Faculty in the Department have also been involved in teaching collaborative courses to undergraduates called Big Problems courses. Big Problems courses are designed to be capstone explorations of issues that by their very nature cut across disciplines and take fundamentally different approaches to the questions they address. One such course that has now been offered twice, Understanding Wisdom, was taught most recently by Anne Henly, Senior Lecture in Psychology and the College, and Clark Gilpin, an emeritus professor in the Divinity School.
For this topic it was clear both humanities and sciences had much to offer the question of what guides wise reasoning, judgment, and behavior. However, the goal in exploring the nature of wisdom was to go beyond a simple, side-by-side presentation of perspectives from philosophy, religious thought, and psychological science, and to engage students in the practical application of these perspectives to the complex and seemingly intractable issues encountered in life.

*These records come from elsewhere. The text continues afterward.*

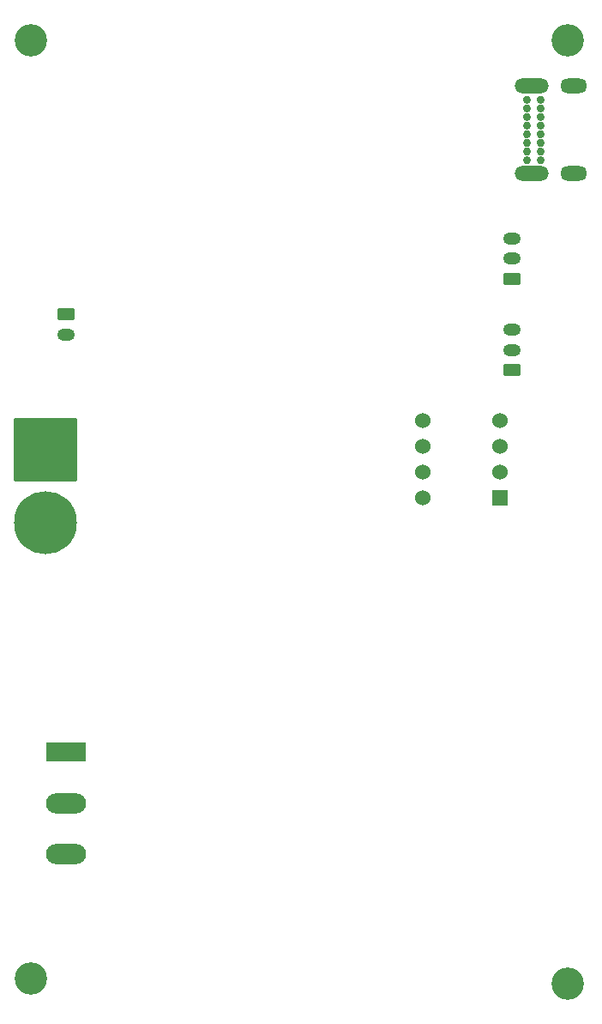
<source format=gbs>
%TF.GenerationSoftware,KiCad,Pcbnew,8.0.5*%
%TF.CreationDate,2024-11-27T19:54:23+01:00*%
%TF.ProjectId,escPCB,65736350-4342-42e6-9b69-6361645f7063,1.0*%
%TF.SameCoordinates,Original*%
%TF.FileFunction,Soldermask,Bot*%
%TF.FilePolarity,Negative*%
%FSLAX46Y46*%
G04 Gerber Fmt 4.6, Leading zero omitted, Abs format (unit mm)*
G04 Created by KiCad (PCBNEW 8.0.5) date 2024-11-27 19:54:23*
%MOMM*%
%LPD*%
G01*
G04 APERTURE LIST*
G04 Aperture macros list*
%AMRoundRect*
0 Rectangle with rounded corners*
0 $1 Rounding radius*
0 $2 $3 $4 $5 $6 $7 $8 $9 X,Y pos of 4 corners*
0 Add a 4 corners polygon primitive as box body*
4,1,4,$2,$3,$4,$5,$6,$7,$8,$9,$2,$3,0*
0 Add four circle primitives for the rounded corners*
1,1,$1+$1,$2,$3*
1,1,$1+$1,$4,$5*
1,1,$1+$1,$6,$7*
1,1,$1+$1,$8,$9*
0 Add four rect primitives between the rounded corners*
20,1,$1+$1,$2,$3,$4,$5,0*
20,1,$1+$1,$4,$5,$6,$7,0*
20,1,$1+$1,$6,$7,$8,$9,0*
20,1,$1+$1,$8,$9,$2,$3,0*%
G04 Aperture macros list end*
%ADD10C,0.387500*%
%ADD11RoundRect,0.250000X0.625000X-0.350000X0.625000X0.350000X-0.625000X0.350000X-0.625000X-0.350000X0*%
%ADD12O,1.750000X1.200000*%
%ADD13O,2.652400X1.452400*%
%ADD14O,3.352400X1.452400*%
%ADD15R,3.960000X1.980000*%
%ADD16O,3.960000X1.980000*%
%ADD17C,6.204000*%
%ADD18RoundRect,0.102000X-3.000000X3.000000X-3.000000X-3.000000X3.000000X-3.000000X3.000000X3.000000X0*%
%ADD19C,3.200000*%
%ADD20R,1.524000X1.524000*%
%ADD21C,1.524000*%
%ADD22RoundRect,0.250000X-0.625000X0.350000X-0.625000X-0.350000X0.625000X-0.350000X0.625000X0.350000X0*%
G04 APERTURE END LIST*
D10*
%TO.C,J2*%
X112703750Y-58345000D02*
G75*
G02*
X112316250Y-58345000I-193750J0D01*
G01*
X112316250Y-58345000D02*
G75*
G02*
X112703750Y-58345000I193750J0D01*
G01*
X112703750Y-59195000D02*
G75*
G02*
X112316250Y-59195000I-193750J0D01*
G01*
X112316250Y-59195000D02*
G75*
G02*
X112703750Y-59195000I193750J0D01*
G01*
X112703750Y-60045000D02*
G75*
G02*
X112316250Y-60045000I-193750J0D01*
G01*
X112316250Y-60045000D02*
G75*
G02*
X112703750Y-60045000I193750J0D01*
G01*
X112703750Y-60895000D02*
G75*
G02*
X112316250Y-60895000I-193750J0D01*
G01*
X112316250Y-60895000D02*
G75*
G02*
X112703750Y-60895000I193750J0D01*
G01*
X112703750Y-61745000D02*
G75*
G02*
X112316250Y-61745000I-193750J0D01*
G01*
X112316250Y-61745000D02*
G75*
G02*
X112703750Y-61745000I193750J0D01*
G01*
X112703750Y-62595000D02*
G75*
G02*
X112316250Y-62595000I-193750J0D01*
G01*
X112316250Y-62595000D02*
G75*
G02*
X112703750Y-62595000I193750J0D01*
G01*
X112703750Y-63445000D02*
G75*
G02*
X112316250Y-63445000I-193750J0D01*
G01*
X112316250Y-63445000D02*
G75*
G02*
X112703750Y-63445000I193750J0D01*
G01*
X112703750Y-64295000D02*
G75*
G02*
X112316250Y-64295000I-193750J0D01*
G01*
X112316250Y-64295000D02*
G75*
G02*
X112703750Y-64295000I193750J0D01*
G01*
X114053750Y-58345000D02*
G75*
G02*
X113666250Y-58345000I-193750J0D01*
G01*
X113666250Y-58345000D02*
G75*
G02*
X114053750Y-58345000I193750J0D01*
G01*
X114053750Y-59195000D02*
G75*
G02*
X113666250Y-59195000I-193750J0D01*
G01*
X113666250Y-59195000D02*
G75*
G02*
X114053750Y-59195000I193750J0D01*
G01*
X114053750Y-60045000D02*
G75*
G02*
X113666250Y-60045000I-193750J0D01*
G01*
X113666250Y-60045000D02*
G75*
G02*
X114053750Y-60045000I193750J0D01*
G01*
X114053750Y-60895000D02*
G75*
G02*
X113666250Y-60895000I-193750J0D01*
G01*
X113666250Y-60895000D02*
G75*
G02*
X114053750Y-60895000I193750J0D01*
G01*
X114053750Y-61745000D02*
G75*
G02*
X113666250Y-61745000I-193750J0D01*
G01*
X113666250Y-61745000D02*
G75*
G02*
X114053750Y-61745000I193750J0D01*
G01*
X114053750Y-62595000D02*
G75*
G02*
X113666250Y-62595000I-193750J0D01*
G01*
X113666250Y-62595000D02*
G75*
G02*
X114053750Y-62595000I193750J0D01*
G01*
X114053750Y-63445000D02*
G75*
G02*
X113666250Y-63445000I-193750J0D01*
G01*
X113666250Y-63445000D02*
G75*
G02*
X114053750Y-63445000I193750J0D01*
G01*
X114053750Y-64295000D02*
G75*
G02*
X113666250Y-64295000I-193750J0D01*
G01*
X113666250Y-64295000D02*
G75*
G02*
X114053750Y-64295000I193750J0D01*
G01*
%TD*%
D11*
%TO.C,J4*%
X111050000Y-76000000D03*
D12*
X111050000Y-74000000D03*
X111050000Y-72000000D03*
%TD*%
D13*
%TO.C,J2*%
X117160000Y-65640000D03*
X117160000Y-57000000D03*
D14*
X113010000Y-65640000D03*
X113010000Y-57000000D03*
%TD*%
D15*
%TO.C,J1*%
X67000000Y-122705000D03*
D16*
X67000000Y-127705000D03*
X67000000Y-132705000D03*
%TD*%
D17*
%TO.C,J3*%
X65000000Y-100100000D03*
D18*
X65000000Y-92900000D03*
%TD*%
D19*
%TO.C,H3*%
X63500000Y-145000000D03*
%TD*%
%TO.C,H4*%
X116500000Y-145500000D03*
%TD*%
%TO.C,H1*%
X63500000Y-52500000D03*
%TD*%
D20*
%TO.C,CR1*%
X109810000Y-97620000D03*
D21*
X109810000Y-95080000D03*
X109810000Y-92540000D03*
X109810000Y-90000000D03*
X102190000Y-90000000D03*
X102190000Y-92540000D03*
X102190000Y-95080000D03*
X102190000Y-97620000D03*
%TD*%
D19*
%TO.C,H2*%
X116500000Y-52500000D03*
%TD*%
D22*
%TO.C,J6*%
X67000000Y-79500000D03*
D12*
X67000000Y-81500000D03*
%TD*%
D11*
%TO.C,J5*%
X111050000Y-85000000D03*
D12*
X111050000Y-83000000D03*
X111050000Y-81000000D03*
%TD*%
M02*

</source>
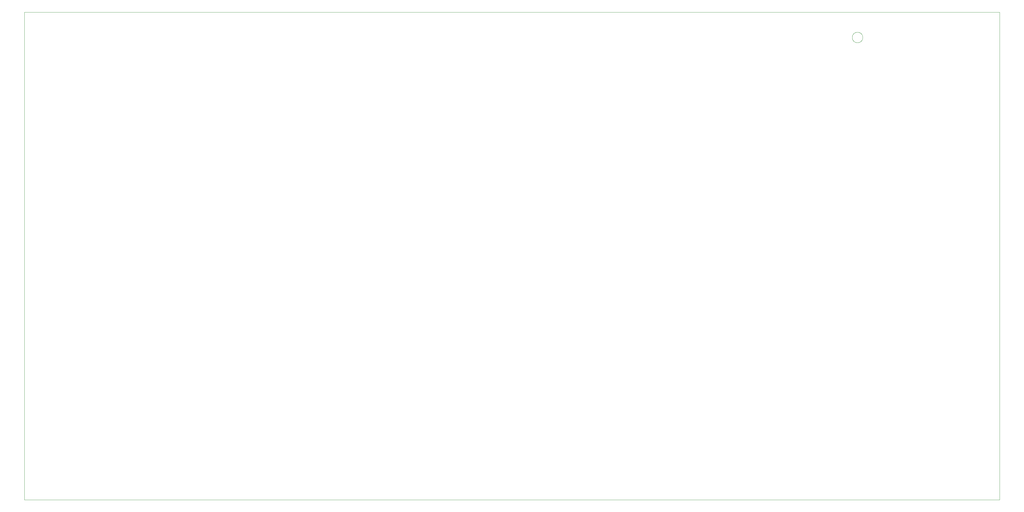
<source format=gko>
G75*
%MOIN*%
%OFA0B0*%
%FSLAX25Y25*%
%IPPOS*%
%LPD*%
%AMOC8*
5,1,8,0,0,1.08239X$1,22.5*
%
%ADD10C,0.00000*%
D10*
X0026300Y0021300D02*
X0026300Y0621300D01*
X1226300Y0621300D01*
X1226300Y0021300D01*
X0026300Y0021300D01*
X1044800Y0590300D02*
X1044802Y0590461D01*
X1044808Y0590621D01*
X1044818Y0590782D01*
X1044832Y0590942D01*
X1044850Y0591102D01*
X1044871Y0591261D01*
X1044897Y0591420D01*
X1044927Y0591578D01*
X1044960Y0591735D01*
X1044998Y0591892D01*
X1045039Y0592047D01*
X1045084Y0592201D01*
X1045133Y0592354D01*
X1045186Y0592506D01*
X1045242Y0592657D01*
X1045303Y0592806D01*
X1045366Y0592954D01*
X1045434Y0593100D01*
X1045505Y0593244D01*
X1045579Y0593386D01*
X1045657Y0593527D01*
X1045739Y0593665D01*
X1045824Y0593802D01*
X1045912Y0593936D01*
X1046004Y0594068D01*
X1046099Y0594198D01*
X1046197Y0594326D01*
X1046298Y0594451D01*
X1046402Y0594573D01*
X1046509Y0594693D01*
X1046619Y0594810D01*
X1046732Y0594925D01*
X1046848Y0595036D01*
X1046967Y0595145D01*
X1047088Y0595250D01*
X1047212Y0595353D01*
X1047338Y0595453D01*
X1047466Y0595549D01*
X1047597Y0595642D01*
X1047731Y0595732D01*
X1047866Y0595819D01*
X1048004Y0595902D01*
X1048143Y0595982D01*
X1048285Y0596058D01*
X1048428Y0596131D01*
X1048573Y0596200D01*
X1048720Y0596266D01*
X1048868Y0596328D01*
X1049018Y0596386D01*
X1049169Y0596441D01*
X1049322Y0596492D01*
X1049476Y0596539D01*
X1049631Y0596582D01*
X1049787Y0596621D01*
X1049943Y0596657D01*
X1050101Y0596688D01*
X1050259Y0596716D01*
X1050418Y0596740D01*
X1050578Y0596760D01*
X1050738Y0596776D01*
X1050898Y0596788D01*
X1051059Y0596796D01*
X1051220Y0596800D01*
X1051380Y0596800D01*
X1051541Y0596796D01*
X1051702Y0596788D01*
X1051862Y0596776D01*
X1052022Y0596760D01*
X1052182Y0596740D01*
X1052341Y0596716D01*
X1052499Y0596688D01*
X1052657Y0596657D01*
X1052813Y0596621D01*
X1052969Y0596582D01*
X1053124Y0596539D01*
X1053278Y0596492D01*
X1053431Y0596441D01*
X1053582Y0596386D01*
X1053732Y0596328D01*
X1053880Y0596266D01*
X1054027Y0596200D01*
X1054172Y0596131D01*
X1054315Y0596058D01*
X1054457Y0595982D01*
X1054596Y0595902D01*
X1054734Y0595819D01*
X1054869Y0595732D01*
X1055003Y0595642D01*
X1055134Y0595549D01*
X1055262Y0595453D01*
X1055388Y0595353D01*
X1055512Y0595250D01*
X1055633Y0595145D01*
X1055752Y0595036D01*
X1055868Y0594925D01*
X1055981Y0594810D01*
X1056091Y0594693D01*
X1056198Y0594573D01*
X1056302Y0594451D01*
X1056403Y0594326D01*
X1056501Y0594198D01*
X1056596Y0594068D01*
X1056688Y0593936D01*
X1056776Y0593802D01*
X1056861Y0593665D01*
X1056943Y0593527D01*
X1057021Y0593386D01*
X1057095Y0593244D01*
X1057166Y0593100D01*
X1057234Y0592954D01*
X1057297Y0592806D01*
X1057358Y0592657D01*
X1057414Y0592506D01*
X1057467Y0592354D01*
X1057516Y0592201D01*
X1057561Y0592047D01*
X1057602Y0591892D01*
X1057640Y0591735D01*
X1057673Y0591578D01*
X1057703Y0591420D01*
X1057729Y0591261D01*
X1057750Y0591102D01*
X1057768Y0590942D01*
X1057782Y0590782D01*
X1057792Y0590621D01*
X1057798Y0590461D01*
X1057800Y0590300D01*
X1057798Y0590139D01*
X1057792Y0589979D01*
X1057782Y0589818D01*
X1057768Y0589658D01*
X1057750Y0589498D01*
X1057729Y0589339D01*
X1057703Y0589180D01*
X1057673Y0589022D01*
X1057640Y0588865D01*
X1057602Y0588708D01*
X1057561Y0588553D01*
X1057516Y0588399D01*
X1057467Y0588246D01*
X1057414Y0588094D01*
X1057358Y0587943D01*
X1057297Y0587794D01*
X1057234Y0587646D01*
X1057166Y0587500D01*
X1057095Y0587356D01*
X1057021Y0587214D01*
X1056943Y0587073D01*
X1056861Y0586935D01*
X1056776Y0586798D01*
X1056688Y0586664D01*
X1056596Y0586532D01*
X1056501Y0586402D01*
X1056403Y0586274D01*
X1056302Y0586149D01*
X1056198Y0586027D01*
X1056091Y0585907D01*
X1055981Y0585790D01*
X1055868Y0585675D01*
X1055752Y0585564D01*
X1055633Y0585455D01*
X1055512Y0585350D01*
X1055388Y0585247D01*
X1055262Y0585147D01*
X1055134Y0585051D01*
X1055003Y0584958D01*
X1054869Y0584868D01*
X1054734Y0584781D01*
X1054596Y0584698D01*
X1054457Y0584618D01*
X1054315Y0584542D01*
X1054172Y0584469D01*
X1054027Y0584400D01*
X1053880Y0584334D01*
X1053732Y0584272D01*
X1053582Y0584214D01*
X1053431Y0584159D01*
X1053278Y0584108D01*
X1053124Y0584061D01*
X1052969Y0584018D01*
X1052813Y0583979D01*
X1052657Y0583943D01*
X1052499Y0583912D01*
X1052341Y0583884D01*
X1052182Y0583860D01*
X1052022Y0583840D01*
X1051862Y0583824D01*
X1051702Y0583812D01*
X1051541Y0583804D01*
X1051380Y0583800D01*
X1051220Y0583800D01*
X1051059Y0583804D01*
X1050898Y0583812D01*
X1050738Y0583824D01*
X1050578Y0583840D01*
X1050418Y0583860D01*
X1050259Y0583884D01*
X1050101Y0583912D01*
X1049943Y0583943D01*
X1049787Y0583979D01*
X1049631Y0584018D01*
X1049476Y0584061D01*
X1049322Y0584108D01*
X1049169Y0584159D01*
X1049018Y0584214D01*
X1048868Y0584272D01*
X1048720Y0584334D01*
X1048573Y0584400D01*
X1048428Y0584469D01*
X1048285Y0584542D01*
X1048143Y0584618D01*
X1048004Y0584698D01*
X1047866Y0584781D01*
X1047731Y0584868D01*
X1047597Y0584958D01*
X1047466Y0585051D01*
X1047338Y0585147D01*
X1047212Y0585247D01*
X1047088Y0585350D01*
X1046967Y0585455D01*
X1046848Y0585564D01*
X1046732Y0585675D01*
X1046619Y0585790D01*
X1046509Y0585907D01*
X1046402Y0586027D01*
X1046298Y0586149D01*
X1046197Y0586274D01*
X1046099Y0586402D01*
X1046004Y0586532D01*
X1045912Y0586664D01*
X1045824Y0586798D01*
X1045739Y0586935D01*
X1045657Y0587073D01*
X1045579Y0587214D01*
X1045505Y0587356D01*
X1045434Y0587500D01*
X1045366Y0587646D01*
X1045303Y0587794D01*
X1045242Y0587943D01*
X1045186Y0588094D01*
X1045133Y0588246D01*
X1045084Y0588399D01*
X1045039Y0588553D01*
X1044998Y0588708D01*
X1044960Y0588865D01*
X1044927Y0589022D01*
X1044897Y0589180D01*
X1044871Y0589339D01*
X1044850Y0589498D01*
X1044832Y0589658D01*
X1044818Y0589818D01*
X1044808Y0589979D01*
X1044802Y0590139D01*
X1044800Y0590300D01*
M02*

</source>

To be sure, collaborative teaching can always benefit from the specialized expertise and knowledge each instructor brings to bear on the topic, but Gilpin and Henly wanted to avoid classroom discussions devolving into disjoint, didactic monologues from their respective fields. To accomplish this they used current issues (The Campus Ethos and the Aims of Education), essays (Martin Luther King’s Letter from a Birmingham Jail), and even popular movies (Dead Poets Society), to provide common ground for organizing discussions and to illustrate the nature of wisdom, its antecedent conditions, and the processes central to its practice. Using cultural prototypes in this way not only helped students develop a deeper understanding of abstract and esoteric concepts, it allowed Gilpin and Henly to exemplify for the students the analytic application and integration of very distinct theoretical perspectives and methods, and to illustrate how such vastly different approaches to understanding complex aspects of human nature can be mutually enlightening.
Collaborative teaching across a disciplinary chasm of this breadth requires a great deal of joint study, reading, and planning. But perhaps more importantly, it requires what is often referred to in wisdom studies as epistemic humility—a willingness not only to learn about another field’s approach, but to actually take seriously and learn from its answers to our questions.